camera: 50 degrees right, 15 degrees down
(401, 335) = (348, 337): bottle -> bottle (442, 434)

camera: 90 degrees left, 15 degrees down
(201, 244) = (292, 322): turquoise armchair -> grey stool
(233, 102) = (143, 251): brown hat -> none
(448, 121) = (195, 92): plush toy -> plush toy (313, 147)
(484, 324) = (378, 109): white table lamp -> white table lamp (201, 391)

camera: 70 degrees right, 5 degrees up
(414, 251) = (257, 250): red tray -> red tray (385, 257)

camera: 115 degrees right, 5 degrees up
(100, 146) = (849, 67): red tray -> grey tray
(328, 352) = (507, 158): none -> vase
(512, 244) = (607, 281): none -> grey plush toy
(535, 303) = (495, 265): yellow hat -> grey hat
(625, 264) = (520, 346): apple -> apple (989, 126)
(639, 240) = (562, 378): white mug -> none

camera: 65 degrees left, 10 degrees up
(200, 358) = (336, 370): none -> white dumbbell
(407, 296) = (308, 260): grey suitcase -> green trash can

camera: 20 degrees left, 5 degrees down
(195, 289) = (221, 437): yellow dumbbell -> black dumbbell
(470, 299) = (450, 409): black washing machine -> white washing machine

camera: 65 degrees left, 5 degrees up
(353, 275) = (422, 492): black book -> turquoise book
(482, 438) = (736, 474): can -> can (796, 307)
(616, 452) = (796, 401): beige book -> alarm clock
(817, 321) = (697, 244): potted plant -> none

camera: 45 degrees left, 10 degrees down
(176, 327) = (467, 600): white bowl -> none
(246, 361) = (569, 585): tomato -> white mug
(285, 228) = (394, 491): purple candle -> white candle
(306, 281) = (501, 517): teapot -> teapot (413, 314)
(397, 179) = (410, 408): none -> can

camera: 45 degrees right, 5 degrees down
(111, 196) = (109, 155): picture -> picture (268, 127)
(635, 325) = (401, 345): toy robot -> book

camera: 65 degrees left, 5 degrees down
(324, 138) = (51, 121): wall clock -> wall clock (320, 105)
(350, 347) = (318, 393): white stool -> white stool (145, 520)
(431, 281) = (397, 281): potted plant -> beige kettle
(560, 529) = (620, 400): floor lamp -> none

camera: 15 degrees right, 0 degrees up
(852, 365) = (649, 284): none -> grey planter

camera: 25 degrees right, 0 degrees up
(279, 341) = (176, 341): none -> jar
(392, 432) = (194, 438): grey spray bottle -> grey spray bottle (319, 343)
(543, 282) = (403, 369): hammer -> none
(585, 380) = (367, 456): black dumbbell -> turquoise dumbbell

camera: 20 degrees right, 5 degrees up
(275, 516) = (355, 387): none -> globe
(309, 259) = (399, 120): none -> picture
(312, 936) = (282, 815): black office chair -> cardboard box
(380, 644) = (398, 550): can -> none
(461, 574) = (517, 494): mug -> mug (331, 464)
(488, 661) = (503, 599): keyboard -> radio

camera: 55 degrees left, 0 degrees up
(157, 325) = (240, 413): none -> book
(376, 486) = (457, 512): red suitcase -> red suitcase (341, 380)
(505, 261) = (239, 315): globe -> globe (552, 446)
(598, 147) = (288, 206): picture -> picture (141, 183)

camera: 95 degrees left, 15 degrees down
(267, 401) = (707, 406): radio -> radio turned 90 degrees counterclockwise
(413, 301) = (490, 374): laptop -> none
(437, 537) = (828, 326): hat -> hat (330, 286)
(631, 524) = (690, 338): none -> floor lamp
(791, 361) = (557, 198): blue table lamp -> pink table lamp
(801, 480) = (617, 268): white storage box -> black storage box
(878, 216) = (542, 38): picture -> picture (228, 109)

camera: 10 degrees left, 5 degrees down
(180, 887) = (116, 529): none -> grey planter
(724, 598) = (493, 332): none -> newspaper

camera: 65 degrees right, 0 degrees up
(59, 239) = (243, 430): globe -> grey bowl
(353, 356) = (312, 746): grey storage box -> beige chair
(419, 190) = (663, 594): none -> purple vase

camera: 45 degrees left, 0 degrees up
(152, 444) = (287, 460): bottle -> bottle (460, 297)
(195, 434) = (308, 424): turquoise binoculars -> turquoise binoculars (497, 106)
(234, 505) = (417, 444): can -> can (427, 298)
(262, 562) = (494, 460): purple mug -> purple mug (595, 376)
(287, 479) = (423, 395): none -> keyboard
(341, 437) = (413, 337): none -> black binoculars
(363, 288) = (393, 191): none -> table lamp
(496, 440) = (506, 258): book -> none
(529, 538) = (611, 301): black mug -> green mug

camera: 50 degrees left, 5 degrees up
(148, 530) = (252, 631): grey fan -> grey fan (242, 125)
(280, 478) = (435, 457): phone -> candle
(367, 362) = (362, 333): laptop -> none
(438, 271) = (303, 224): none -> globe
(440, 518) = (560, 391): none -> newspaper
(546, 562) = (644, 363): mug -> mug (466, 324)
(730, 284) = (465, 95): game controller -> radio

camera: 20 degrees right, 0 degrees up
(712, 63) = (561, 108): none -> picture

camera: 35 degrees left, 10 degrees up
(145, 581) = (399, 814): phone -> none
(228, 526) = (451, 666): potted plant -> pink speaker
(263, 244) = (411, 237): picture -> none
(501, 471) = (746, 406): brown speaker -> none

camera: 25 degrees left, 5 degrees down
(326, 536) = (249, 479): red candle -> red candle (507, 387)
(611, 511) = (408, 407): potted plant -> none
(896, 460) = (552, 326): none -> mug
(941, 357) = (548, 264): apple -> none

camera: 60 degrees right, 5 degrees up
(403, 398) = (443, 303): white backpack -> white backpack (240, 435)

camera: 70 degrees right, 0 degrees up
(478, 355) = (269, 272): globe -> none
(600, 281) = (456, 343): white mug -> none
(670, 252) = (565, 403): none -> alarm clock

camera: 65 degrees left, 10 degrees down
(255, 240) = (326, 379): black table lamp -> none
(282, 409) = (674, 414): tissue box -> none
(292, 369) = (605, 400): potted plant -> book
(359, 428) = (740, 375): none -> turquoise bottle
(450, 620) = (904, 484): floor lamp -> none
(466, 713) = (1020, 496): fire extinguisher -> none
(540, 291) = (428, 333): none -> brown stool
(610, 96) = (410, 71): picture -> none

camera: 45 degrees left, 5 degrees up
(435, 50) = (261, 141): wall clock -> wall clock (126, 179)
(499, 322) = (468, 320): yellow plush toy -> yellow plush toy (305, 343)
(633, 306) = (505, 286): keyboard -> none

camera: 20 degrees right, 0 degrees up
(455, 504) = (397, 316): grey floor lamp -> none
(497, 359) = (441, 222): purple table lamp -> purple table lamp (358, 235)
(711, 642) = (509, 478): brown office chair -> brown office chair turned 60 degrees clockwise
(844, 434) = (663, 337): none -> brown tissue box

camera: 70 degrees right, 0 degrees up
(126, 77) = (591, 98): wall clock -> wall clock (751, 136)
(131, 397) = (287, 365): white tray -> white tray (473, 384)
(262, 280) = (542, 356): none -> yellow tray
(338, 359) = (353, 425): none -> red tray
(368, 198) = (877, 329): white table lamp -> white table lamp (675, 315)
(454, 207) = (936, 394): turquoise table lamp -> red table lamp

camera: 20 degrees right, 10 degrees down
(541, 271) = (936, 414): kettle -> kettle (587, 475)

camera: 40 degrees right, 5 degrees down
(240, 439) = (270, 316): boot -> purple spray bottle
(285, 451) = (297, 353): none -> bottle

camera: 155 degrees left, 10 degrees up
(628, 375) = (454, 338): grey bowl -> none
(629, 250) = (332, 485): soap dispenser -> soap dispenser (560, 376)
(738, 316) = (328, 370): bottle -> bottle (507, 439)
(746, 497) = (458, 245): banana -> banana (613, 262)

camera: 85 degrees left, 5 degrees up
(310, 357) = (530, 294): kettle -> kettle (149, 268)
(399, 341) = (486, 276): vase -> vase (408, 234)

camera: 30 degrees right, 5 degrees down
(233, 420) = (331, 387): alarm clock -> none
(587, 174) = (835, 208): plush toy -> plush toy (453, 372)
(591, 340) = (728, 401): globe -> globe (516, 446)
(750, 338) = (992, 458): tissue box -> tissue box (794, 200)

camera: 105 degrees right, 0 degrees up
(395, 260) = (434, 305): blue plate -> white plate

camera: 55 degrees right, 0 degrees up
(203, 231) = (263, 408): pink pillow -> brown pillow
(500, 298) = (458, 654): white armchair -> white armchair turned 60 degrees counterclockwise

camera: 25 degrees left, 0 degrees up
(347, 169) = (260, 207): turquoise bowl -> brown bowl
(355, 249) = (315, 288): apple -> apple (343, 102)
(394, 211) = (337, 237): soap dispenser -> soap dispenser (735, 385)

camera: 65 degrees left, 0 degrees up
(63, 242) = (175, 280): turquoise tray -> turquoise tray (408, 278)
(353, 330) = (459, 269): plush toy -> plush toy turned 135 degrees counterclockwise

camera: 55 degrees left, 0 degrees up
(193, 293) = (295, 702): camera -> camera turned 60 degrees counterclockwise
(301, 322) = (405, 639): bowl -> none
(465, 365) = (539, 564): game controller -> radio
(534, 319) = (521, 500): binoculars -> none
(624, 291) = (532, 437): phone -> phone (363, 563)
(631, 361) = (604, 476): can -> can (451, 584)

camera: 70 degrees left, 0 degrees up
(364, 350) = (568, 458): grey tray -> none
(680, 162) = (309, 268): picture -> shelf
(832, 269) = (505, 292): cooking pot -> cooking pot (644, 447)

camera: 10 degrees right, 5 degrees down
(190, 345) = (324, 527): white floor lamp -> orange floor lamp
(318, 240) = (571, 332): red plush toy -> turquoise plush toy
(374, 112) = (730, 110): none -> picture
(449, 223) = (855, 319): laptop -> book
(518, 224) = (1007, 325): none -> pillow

== Assignment ==
Copy range, inclusive: the line holding "(625, 264) = (520, 346): apple" to the line holding "(482, 438) = (736, 474): can". Reproduce exactly those lines of the records above and no others.

== Your solution ==
(625, 264) = (520, 346): apple -> apple (989, 126)
(639, 240) = (562, 378): white mug -> none

camera: 65 degrees left, 10 degrees up
(200, 358) = (336, 370): none -> white dumbbell
(407, 296) = (308, 260): grey suitcase -> green trash can

camera: 20 degrees left, 5 degrees down
(195, 289) = (221, 437): yellow dumbbell -> black dumbbell
(470, 299) = (450, 409): black washing machine -> white washing machine

camera: 65 degrees left, 5 degrees up
(353, 275) = (422, 492): black book -> turquoise book
(482, 438) = (736, 474): can -> can (796, 307)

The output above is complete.